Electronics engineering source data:
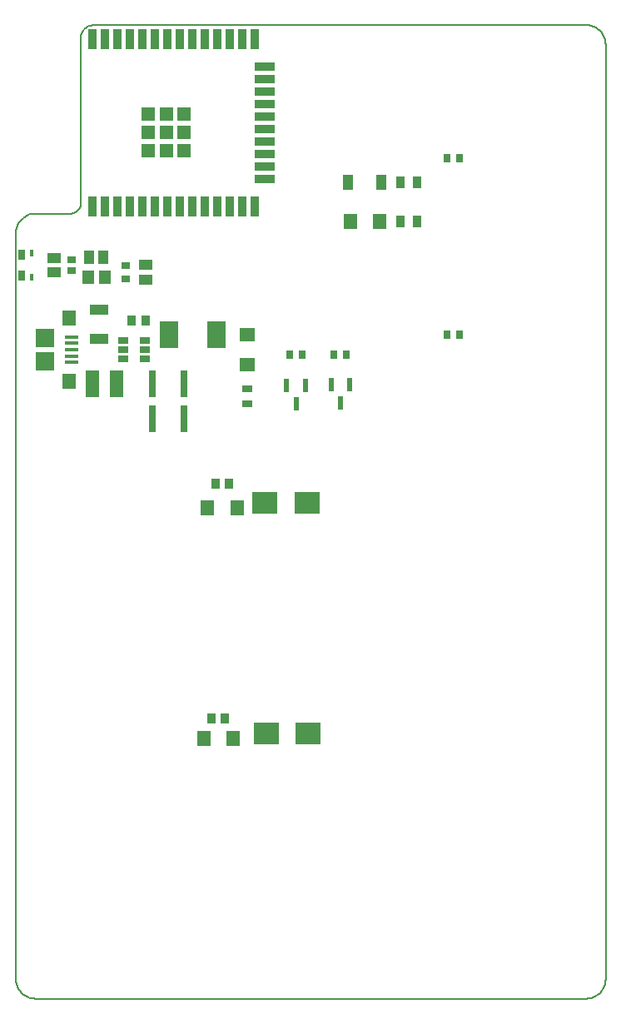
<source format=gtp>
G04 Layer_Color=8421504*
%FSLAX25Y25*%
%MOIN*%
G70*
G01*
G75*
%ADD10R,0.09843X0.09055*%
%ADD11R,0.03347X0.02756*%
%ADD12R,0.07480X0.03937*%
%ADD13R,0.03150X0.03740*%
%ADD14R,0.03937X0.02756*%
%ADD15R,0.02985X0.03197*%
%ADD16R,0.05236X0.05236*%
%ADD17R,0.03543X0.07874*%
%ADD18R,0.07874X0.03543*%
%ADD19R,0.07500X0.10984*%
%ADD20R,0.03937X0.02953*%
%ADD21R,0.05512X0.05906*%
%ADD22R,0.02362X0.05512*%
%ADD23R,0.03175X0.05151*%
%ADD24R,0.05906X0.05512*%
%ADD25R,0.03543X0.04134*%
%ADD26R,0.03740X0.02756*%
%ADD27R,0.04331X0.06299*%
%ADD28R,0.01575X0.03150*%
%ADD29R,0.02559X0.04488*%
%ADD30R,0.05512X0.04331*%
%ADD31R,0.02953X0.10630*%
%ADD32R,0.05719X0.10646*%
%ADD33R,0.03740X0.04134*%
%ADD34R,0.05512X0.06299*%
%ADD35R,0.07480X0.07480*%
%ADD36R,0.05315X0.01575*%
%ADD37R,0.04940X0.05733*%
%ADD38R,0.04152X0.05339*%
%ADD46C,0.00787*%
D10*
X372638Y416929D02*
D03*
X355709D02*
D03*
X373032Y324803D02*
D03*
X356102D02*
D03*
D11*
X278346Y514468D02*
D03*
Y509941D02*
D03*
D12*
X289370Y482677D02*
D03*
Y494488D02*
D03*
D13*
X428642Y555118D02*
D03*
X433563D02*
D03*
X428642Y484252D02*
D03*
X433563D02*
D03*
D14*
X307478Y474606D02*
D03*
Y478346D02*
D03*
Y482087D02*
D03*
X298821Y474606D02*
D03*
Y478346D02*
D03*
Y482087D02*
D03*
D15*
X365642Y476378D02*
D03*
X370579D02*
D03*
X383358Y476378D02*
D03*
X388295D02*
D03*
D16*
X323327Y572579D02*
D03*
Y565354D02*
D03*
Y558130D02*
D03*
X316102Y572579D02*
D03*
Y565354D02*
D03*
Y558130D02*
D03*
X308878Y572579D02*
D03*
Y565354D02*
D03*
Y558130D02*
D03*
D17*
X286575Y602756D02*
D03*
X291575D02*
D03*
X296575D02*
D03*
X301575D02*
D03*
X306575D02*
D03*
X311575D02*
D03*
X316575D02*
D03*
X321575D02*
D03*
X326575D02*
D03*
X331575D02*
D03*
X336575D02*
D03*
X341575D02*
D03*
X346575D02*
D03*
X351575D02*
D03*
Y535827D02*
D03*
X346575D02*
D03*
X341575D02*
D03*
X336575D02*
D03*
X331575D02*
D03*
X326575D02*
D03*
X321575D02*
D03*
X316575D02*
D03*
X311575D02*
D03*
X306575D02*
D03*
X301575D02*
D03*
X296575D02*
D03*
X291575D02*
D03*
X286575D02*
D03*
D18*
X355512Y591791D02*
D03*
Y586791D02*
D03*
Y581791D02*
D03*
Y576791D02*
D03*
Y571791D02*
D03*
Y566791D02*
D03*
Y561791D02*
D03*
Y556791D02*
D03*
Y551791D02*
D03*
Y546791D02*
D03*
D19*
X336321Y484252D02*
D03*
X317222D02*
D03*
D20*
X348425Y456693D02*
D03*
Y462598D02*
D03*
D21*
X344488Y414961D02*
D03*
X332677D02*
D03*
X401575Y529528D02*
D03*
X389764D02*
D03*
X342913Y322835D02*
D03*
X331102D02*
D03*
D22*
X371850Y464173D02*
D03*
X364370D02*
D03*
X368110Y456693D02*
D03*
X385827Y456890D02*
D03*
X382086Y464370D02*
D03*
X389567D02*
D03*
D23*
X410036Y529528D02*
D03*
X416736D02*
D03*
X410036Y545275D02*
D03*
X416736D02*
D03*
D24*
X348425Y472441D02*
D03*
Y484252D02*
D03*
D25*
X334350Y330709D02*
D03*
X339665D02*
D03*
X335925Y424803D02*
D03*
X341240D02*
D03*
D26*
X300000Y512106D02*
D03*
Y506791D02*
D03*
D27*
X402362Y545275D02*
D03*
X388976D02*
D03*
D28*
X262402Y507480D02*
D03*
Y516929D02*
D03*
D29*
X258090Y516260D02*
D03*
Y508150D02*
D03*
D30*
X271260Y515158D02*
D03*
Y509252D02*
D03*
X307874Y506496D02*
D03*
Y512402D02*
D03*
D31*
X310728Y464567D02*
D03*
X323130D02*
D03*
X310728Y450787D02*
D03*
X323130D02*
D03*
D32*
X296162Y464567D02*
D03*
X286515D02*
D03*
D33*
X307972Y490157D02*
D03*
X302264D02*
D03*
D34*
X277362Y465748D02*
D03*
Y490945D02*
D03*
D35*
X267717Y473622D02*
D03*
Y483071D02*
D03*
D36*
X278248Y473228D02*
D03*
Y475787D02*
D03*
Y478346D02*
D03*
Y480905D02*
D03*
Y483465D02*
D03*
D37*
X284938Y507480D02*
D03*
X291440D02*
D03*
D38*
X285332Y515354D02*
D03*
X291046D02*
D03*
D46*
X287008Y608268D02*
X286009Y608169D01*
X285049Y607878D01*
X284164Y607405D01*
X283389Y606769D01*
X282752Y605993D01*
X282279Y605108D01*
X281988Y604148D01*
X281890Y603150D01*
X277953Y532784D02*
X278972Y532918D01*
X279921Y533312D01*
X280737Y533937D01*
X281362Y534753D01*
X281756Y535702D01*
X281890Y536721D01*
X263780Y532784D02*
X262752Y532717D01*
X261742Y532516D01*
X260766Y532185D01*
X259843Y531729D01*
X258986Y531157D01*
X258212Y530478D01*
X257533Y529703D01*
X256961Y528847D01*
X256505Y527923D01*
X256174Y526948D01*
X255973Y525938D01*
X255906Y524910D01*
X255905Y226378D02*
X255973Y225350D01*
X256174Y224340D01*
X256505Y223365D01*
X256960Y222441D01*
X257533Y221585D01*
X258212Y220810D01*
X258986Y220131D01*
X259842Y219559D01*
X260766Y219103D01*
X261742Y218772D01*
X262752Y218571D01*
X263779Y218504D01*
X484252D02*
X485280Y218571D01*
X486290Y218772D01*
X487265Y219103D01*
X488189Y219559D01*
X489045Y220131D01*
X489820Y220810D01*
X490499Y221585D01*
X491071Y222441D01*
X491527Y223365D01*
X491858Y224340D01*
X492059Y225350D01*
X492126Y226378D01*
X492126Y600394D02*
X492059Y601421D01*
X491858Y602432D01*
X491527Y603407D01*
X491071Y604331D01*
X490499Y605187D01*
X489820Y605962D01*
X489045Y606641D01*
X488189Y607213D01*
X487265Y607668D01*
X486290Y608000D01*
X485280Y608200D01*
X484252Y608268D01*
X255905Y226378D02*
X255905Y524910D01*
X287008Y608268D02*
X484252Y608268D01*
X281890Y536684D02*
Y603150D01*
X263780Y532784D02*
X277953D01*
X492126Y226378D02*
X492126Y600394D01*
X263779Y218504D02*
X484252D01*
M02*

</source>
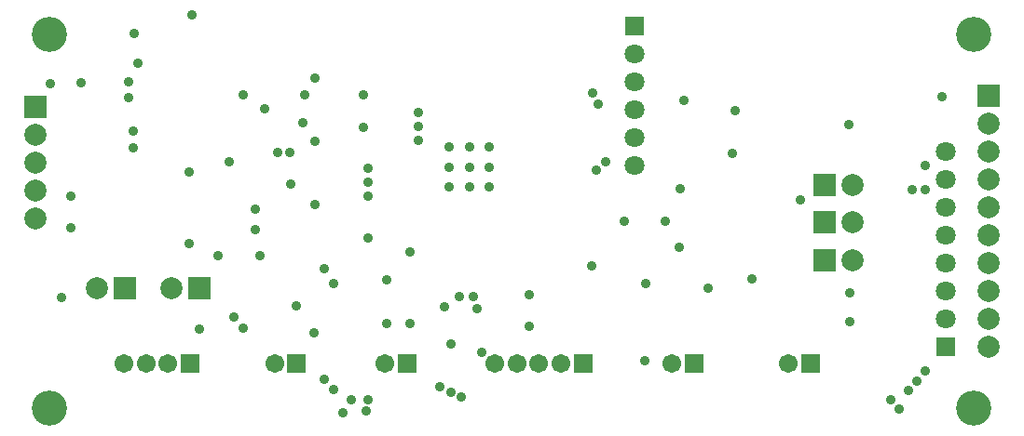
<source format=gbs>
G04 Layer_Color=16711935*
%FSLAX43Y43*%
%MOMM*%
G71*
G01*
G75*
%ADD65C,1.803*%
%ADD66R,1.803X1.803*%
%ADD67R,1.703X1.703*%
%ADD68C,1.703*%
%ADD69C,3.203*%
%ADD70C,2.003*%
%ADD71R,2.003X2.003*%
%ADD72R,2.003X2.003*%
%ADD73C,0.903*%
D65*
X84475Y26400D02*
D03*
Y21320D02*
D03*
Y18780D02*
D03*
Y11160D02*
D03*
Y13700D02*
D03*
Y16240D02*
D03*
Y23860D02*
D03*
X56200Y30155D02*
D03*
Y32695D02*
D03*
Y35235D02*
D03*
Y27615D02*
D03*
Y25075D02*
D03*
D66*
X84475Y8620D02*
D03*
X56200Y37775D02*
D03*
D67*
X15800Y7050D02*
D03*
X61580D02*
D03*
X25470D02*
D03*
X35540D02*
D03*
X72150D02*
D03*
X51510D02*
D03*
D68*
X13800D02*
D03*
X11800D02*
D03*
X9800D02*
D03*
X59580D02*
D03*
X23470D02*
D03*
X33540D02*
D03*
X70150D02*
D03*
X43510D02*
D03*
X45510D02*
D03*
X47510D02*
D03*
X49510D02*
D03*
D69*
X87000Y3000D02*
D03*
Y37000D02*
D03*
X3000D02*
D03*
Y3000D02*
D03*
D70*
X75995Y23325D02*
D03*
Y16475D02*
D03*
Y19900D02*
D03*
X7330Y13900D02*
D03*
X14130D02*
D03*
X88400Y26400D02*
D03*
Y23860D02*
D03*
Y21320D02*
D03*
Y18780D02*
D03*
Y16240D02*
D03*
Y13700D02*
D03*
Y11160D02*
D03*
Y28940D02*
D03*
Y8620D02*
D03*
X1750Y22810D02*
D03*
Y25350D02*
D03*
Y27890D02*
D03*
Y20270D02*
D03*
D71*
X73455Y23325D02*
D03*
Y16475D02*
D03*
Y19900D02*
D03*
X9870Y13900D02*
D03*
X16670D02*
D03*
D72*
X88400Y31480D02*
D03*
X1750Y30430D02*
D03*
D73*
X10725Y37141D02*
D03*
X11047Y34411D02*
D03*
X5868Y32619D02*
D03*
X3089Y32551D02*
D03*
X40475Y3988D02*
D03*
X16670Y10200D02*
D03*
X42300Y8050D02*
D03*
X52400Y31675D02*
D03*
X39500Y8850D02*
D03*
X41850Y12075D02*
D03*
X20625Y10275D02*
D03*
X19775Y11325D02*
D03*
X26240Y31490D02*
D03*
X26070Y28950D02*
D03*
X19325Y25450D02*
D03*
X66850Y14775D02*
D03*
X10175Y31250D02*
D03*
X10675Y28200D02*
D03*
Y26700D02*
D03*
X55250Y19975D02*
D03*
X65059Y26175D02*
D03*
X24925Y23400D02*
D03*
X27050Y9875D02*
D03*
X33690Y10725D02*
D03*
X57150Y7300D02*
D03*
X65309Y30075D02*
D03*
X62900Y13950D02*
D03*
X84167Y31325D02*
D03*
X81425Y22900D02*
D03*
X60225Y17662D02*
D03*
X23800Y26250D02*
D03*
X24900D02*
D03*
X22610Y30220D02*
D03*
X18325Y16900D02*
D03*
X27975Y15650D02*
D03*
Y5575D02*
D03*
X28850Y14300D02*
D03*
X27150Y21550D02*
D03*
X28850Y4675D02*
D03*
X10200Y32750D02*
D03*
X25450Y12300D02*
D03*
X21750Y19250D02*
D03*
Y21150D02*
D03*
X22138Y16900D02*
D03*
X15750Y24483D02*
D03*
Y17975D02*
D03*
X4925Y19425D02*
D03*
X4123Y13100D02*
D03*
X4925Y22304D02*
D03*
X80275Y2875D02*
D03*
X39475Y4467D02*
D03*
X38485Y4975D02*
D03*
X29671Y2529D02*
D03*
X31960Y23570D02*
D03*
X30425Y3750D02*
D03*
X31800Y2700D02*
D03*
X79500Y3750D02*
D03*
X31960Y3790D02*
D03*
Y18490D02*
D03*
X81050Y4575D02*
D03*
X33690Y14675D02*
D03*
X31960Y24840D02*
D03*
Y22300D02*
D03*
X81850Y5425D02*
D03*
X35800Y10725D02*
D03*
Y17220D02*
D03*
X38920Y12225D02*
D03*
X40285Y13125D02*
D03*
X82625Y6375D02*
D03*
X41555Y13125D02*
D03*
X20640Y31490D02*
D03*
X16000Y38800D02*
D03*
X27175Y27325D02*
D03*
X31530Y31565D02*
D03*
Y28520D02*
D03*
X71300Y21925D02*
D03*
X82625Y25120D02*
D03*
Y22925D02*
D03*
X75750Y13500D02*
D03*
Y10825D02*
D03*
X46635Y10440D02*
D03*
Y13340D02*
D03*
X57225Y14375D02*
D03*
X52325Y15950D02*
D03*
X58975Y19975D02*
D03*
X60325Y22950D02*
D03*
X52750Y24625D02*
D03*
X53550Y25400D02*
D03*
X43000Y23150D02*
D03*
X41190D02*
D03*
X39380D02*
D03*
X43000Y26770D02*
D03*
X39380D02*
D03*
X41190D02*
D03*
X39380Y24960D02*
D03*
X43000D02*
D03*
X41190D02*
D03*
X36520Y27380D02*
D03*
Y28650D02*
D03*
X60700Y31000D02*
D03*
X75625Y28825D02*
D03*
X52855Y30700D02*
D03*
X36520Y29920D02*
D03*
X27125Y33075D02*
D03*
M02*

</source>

Work request: From the records above, print exactly the lines that run from the line with "X278972Y532918D01*" to the line with "X485280Y218571D01*", inclusive.

Result of the exercise:
X278972Y532918D01*
X279921Y533312D01*
X280737Y533937D01*
X281362Y534753D01*
X281756Y535702D01*
X281890Y536721D01*
X263780Y532784D02*
X262752Y532717D01*
X261742Y532516D01*
X260766Y532185D01*
X259843Y531729D01*
X258986Y531157D01*
X258212Y530478D01*
X257533Y529703D01*
X256961Y528847D01*
X256505Y527923D01*
X256174Y526948D01*
X255973Y525938D01*
X255906Y524910D01*
X255905Y226378D02*
X255973Y225350D01*
X256174Y224340D01*
X256505Y223365D01*
X256960Y222441D01*
X257533Y221585D01*
X258212Y220810D01*
X258986Y220131D01*
X259842Y219559D01*
X260766Y219103D01*
X261742Y218772D01*
X262752Y218571D01*
X263779Y218504D01*
X484252D02*
X485280Y218571D01*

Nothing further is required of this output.